For reference, the condition in question in `wp-trackback.php` was
introduced in [7559].
In my testing, [attachment:"58420.diff"] does not seem to work as
expected, as the `$message` parameter in `wp_die()` is an empty string by
default, so it just displays an empty page without any message.
Introducing a specific message here is probably not worth it, as there are
no valid uses cases for requesting a trackback in the `UTF-7` encoding.

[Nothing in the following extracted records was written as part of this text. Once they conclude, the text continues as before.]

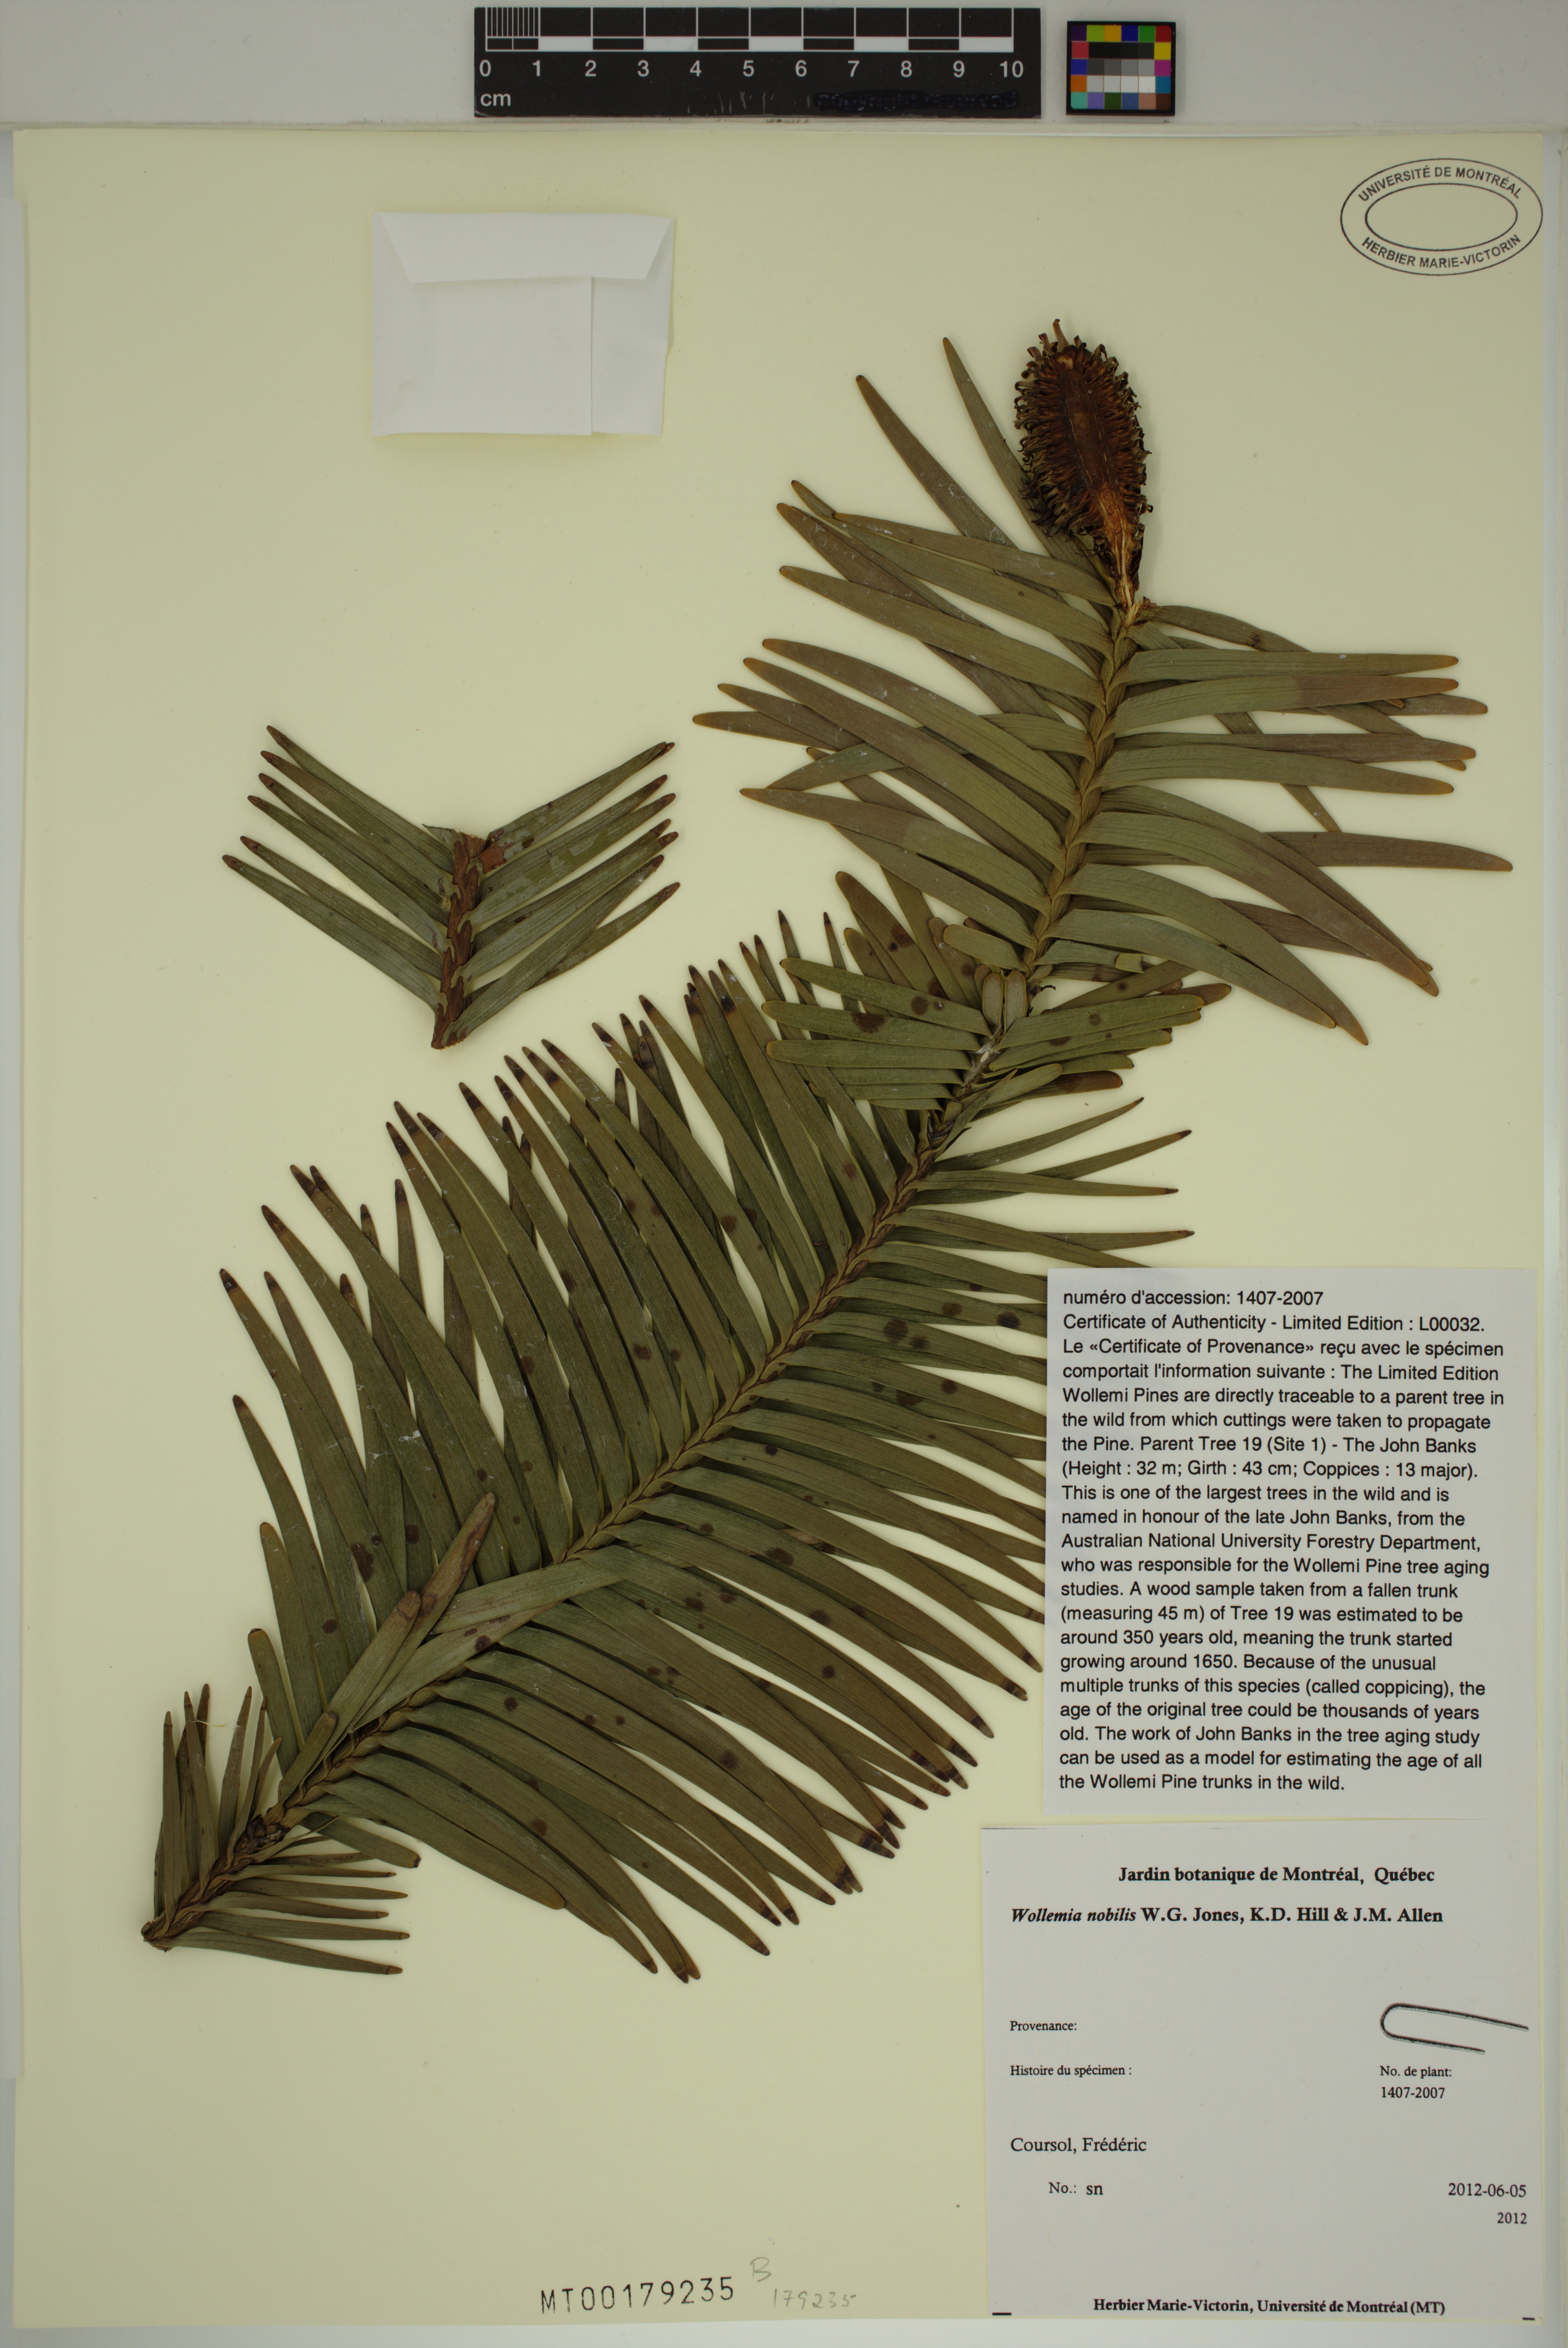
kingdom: Plantae
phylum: Tracheophyta
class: Pinopsida
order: Pinales
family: Araucariaceae
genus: Wollemia
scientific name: Wollemia nobilis
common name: Wollemi pine
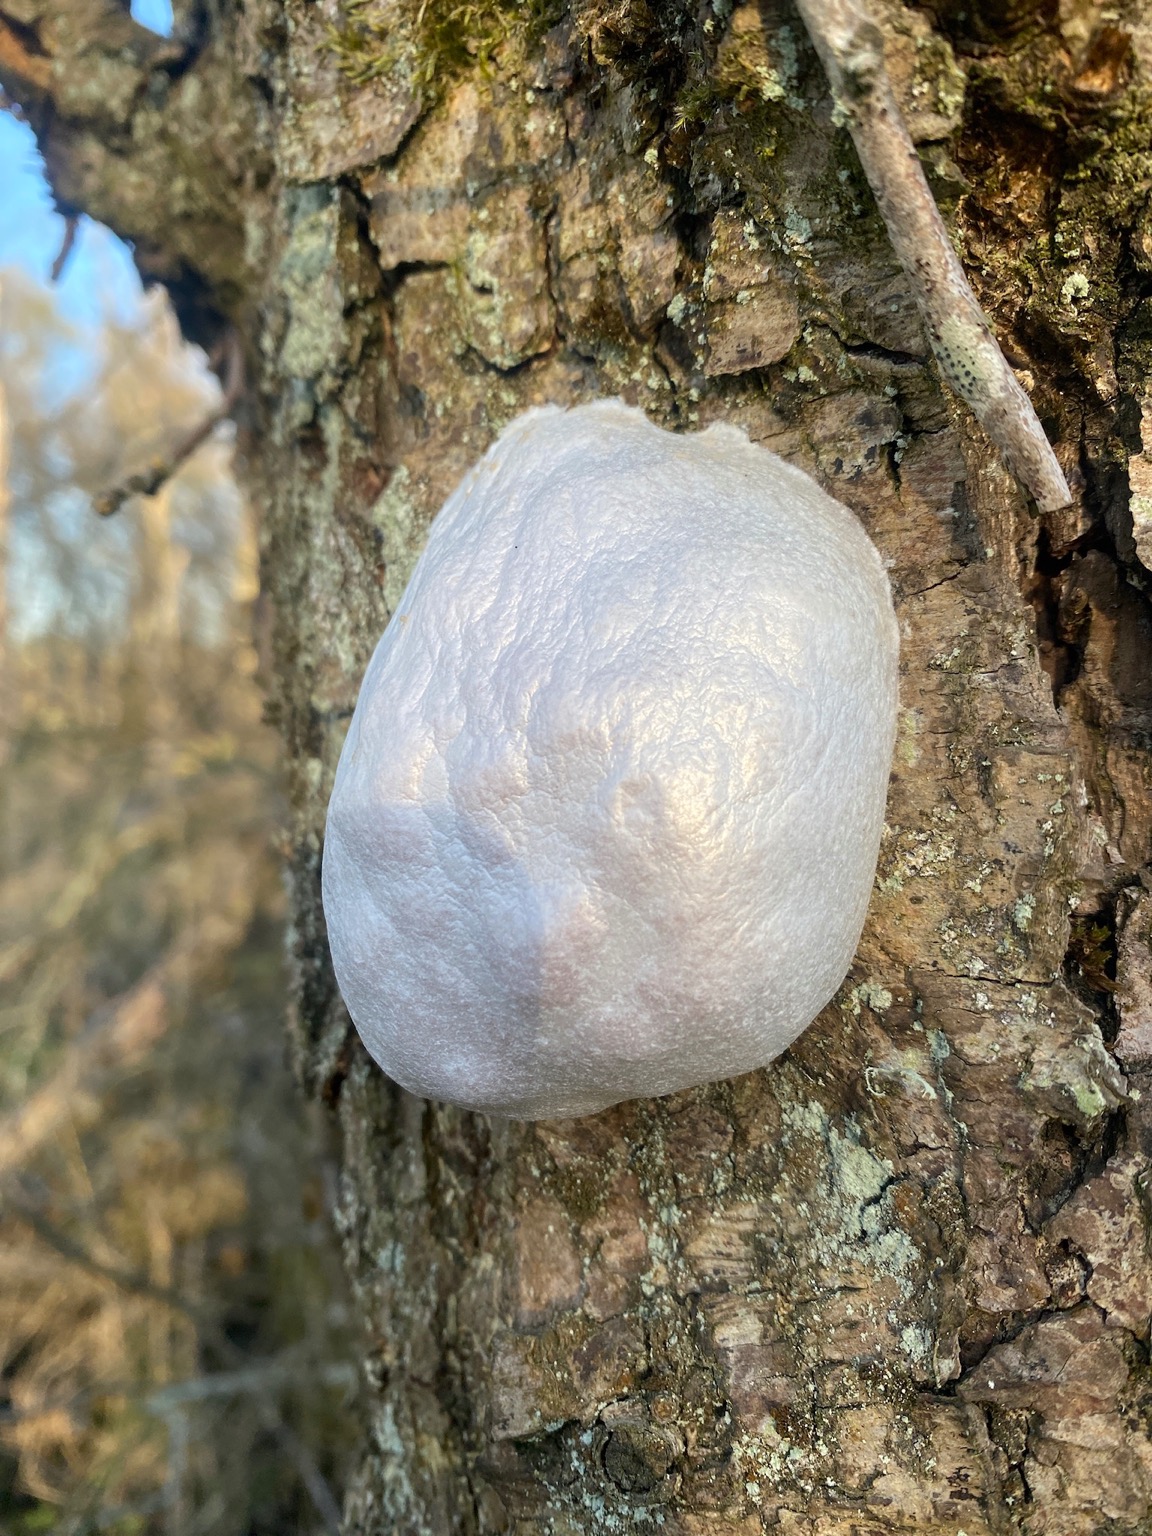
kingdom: Protozoa
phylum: Mycetozoa
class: Myxomycetes
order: Cribrariales
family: Tubiferaceae
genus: Reticularia
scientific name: Reticularia lycoperdon
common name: Skinnende støvpude
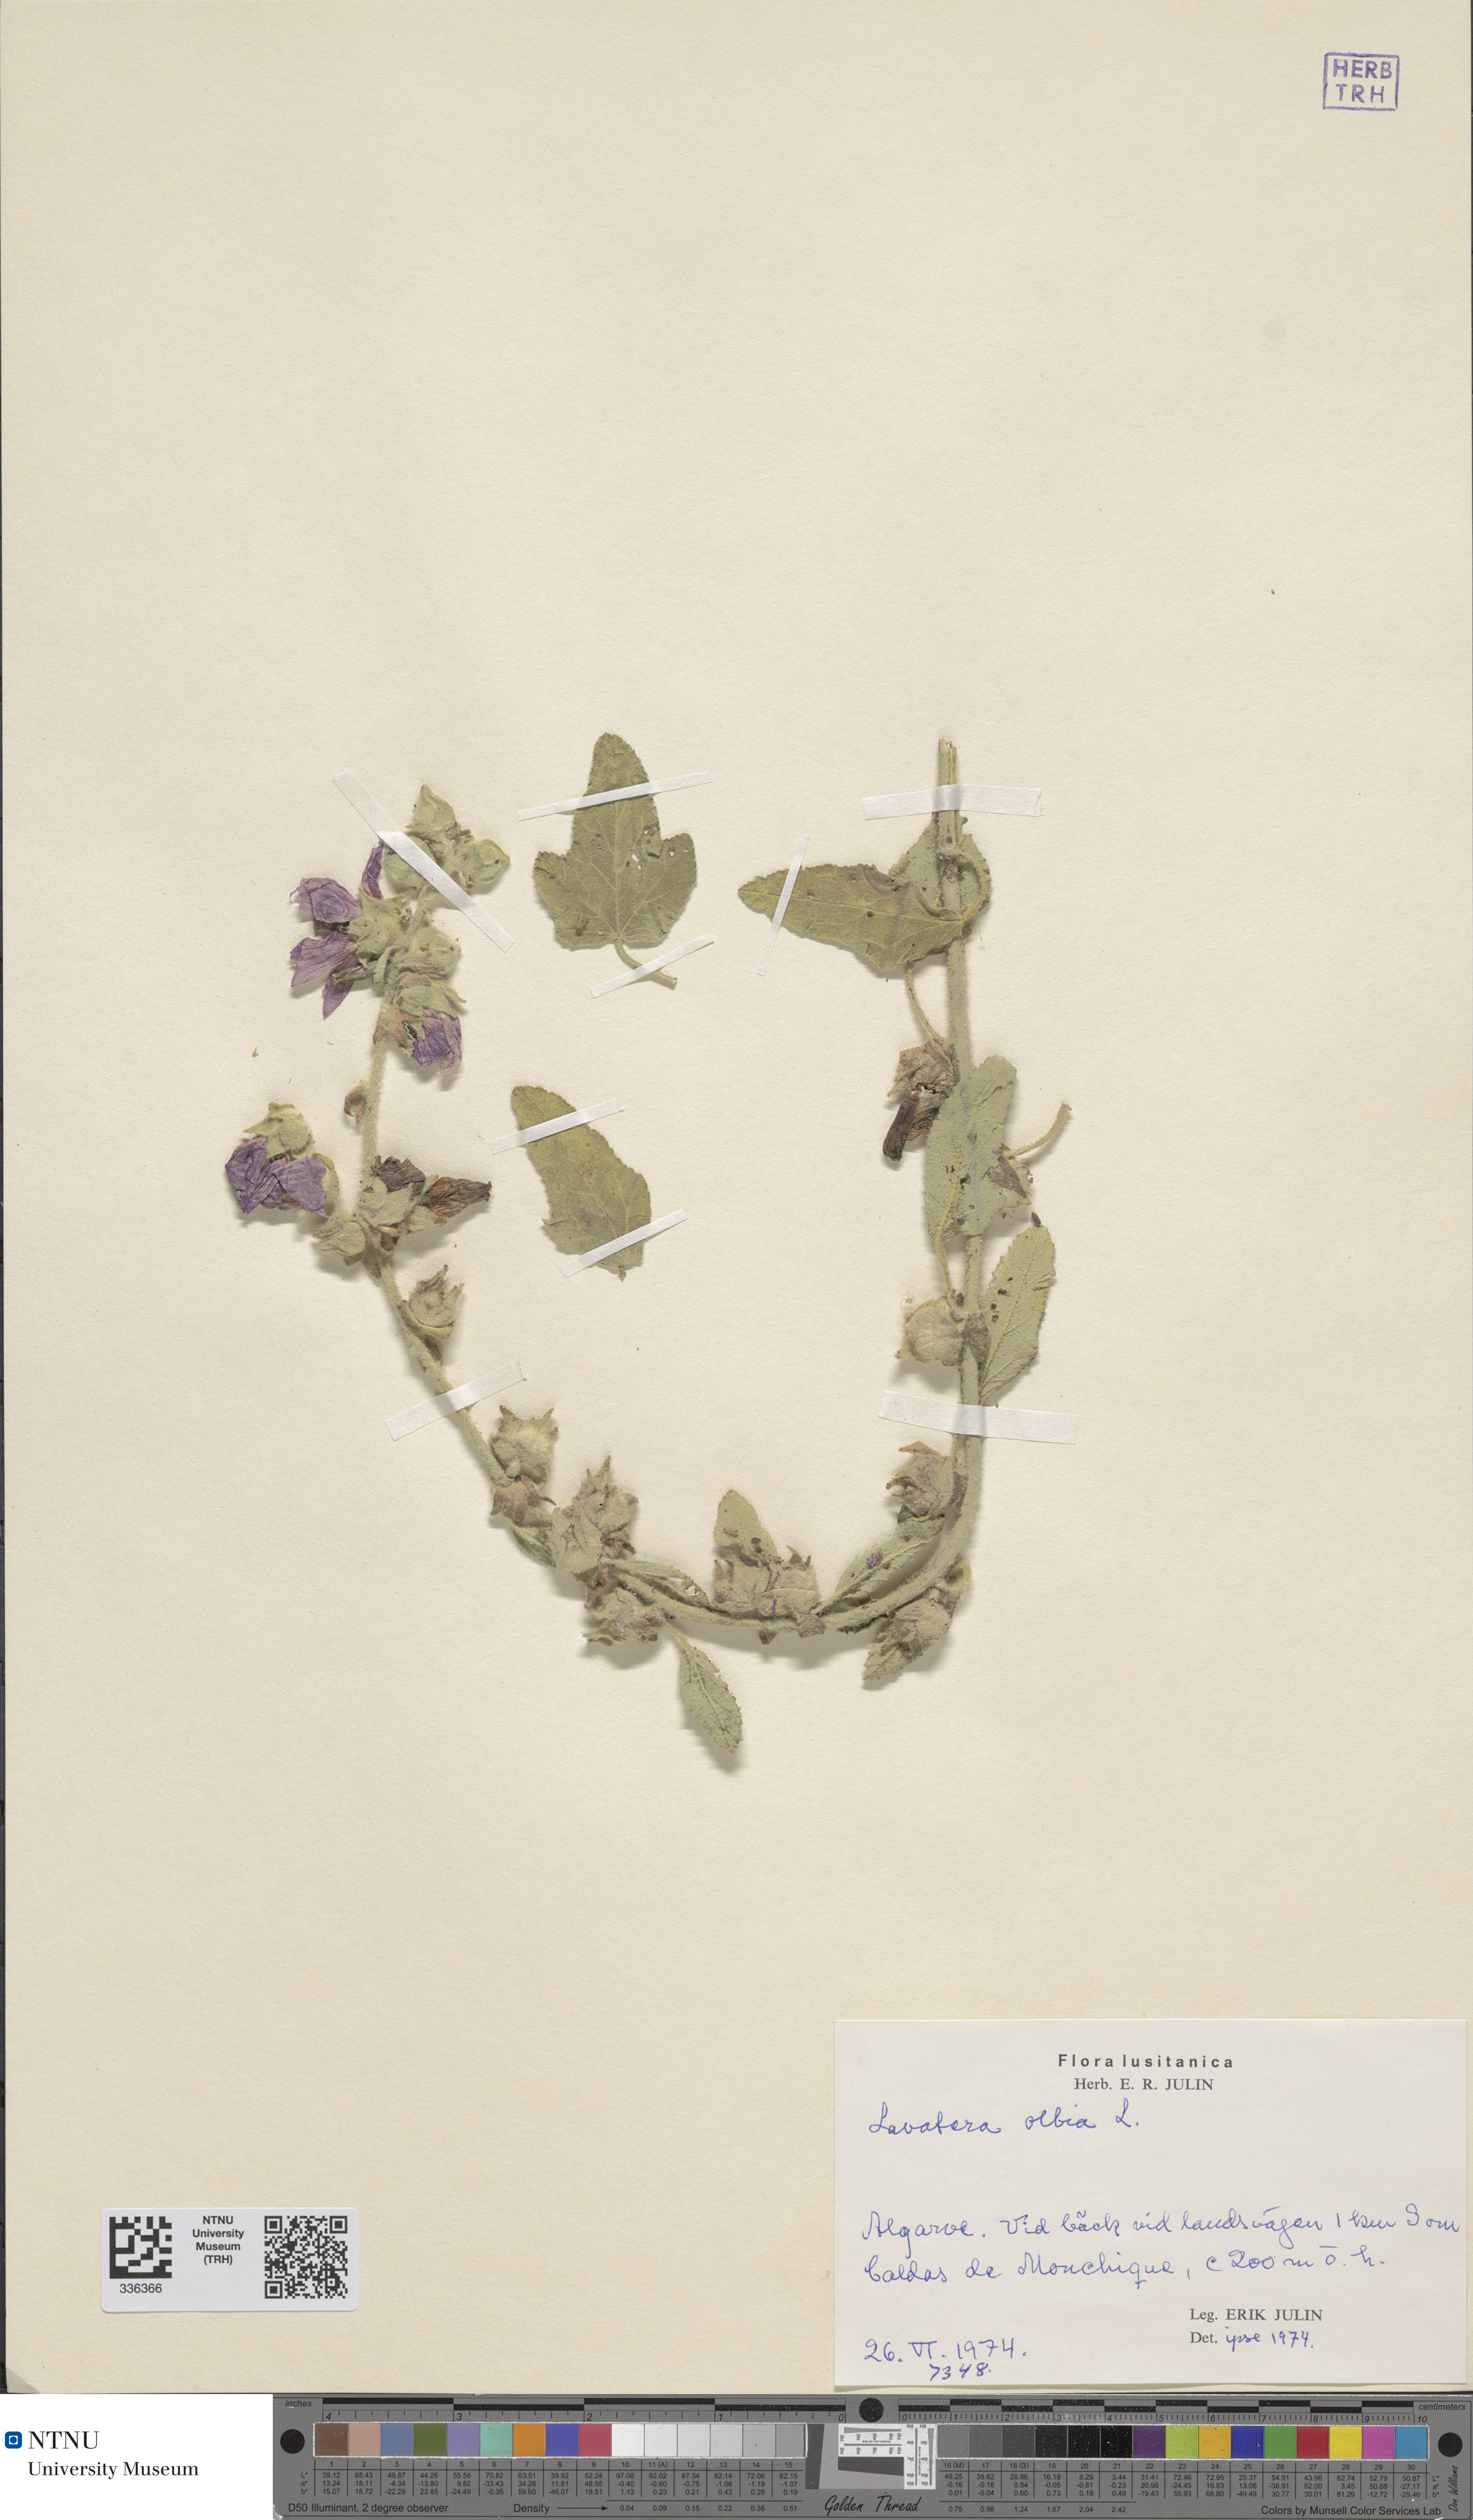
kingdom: Plantae
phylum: Tracheophyta
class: Magnoliopsida
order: Malvales
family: Malvaceae
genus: Malva
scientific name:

Replying to [comment:2 freewebmentor]:
> We have to change all the wp_die; where as die; in core as per coding
standards.
> Also there are many files which used die; function which we have to
change that from all the files.
Could you clarify where you saw this suggestion? The
[https://developer.wordpress.org/coding-standards/wordpress-coding-
standards/php/ PHP Coding Standards] for WordPress don't seem to mention
`die()` or `wp_die()` anywhere.
Looking at [attachment:"58420-2.patch"], unless I'm missing something, the
usage of `die()` is intentional in pretty much all of these instances, as
the output is already handled in a different way and we only need to
terminate the script.
Usig `wp_die()` there would cause unexpected output, additional overhead,
or lead to "headers already sent" warnings when called after
`wp_redirect()`. It also does not display any helpful error messages by
itself, as the message is empty by default.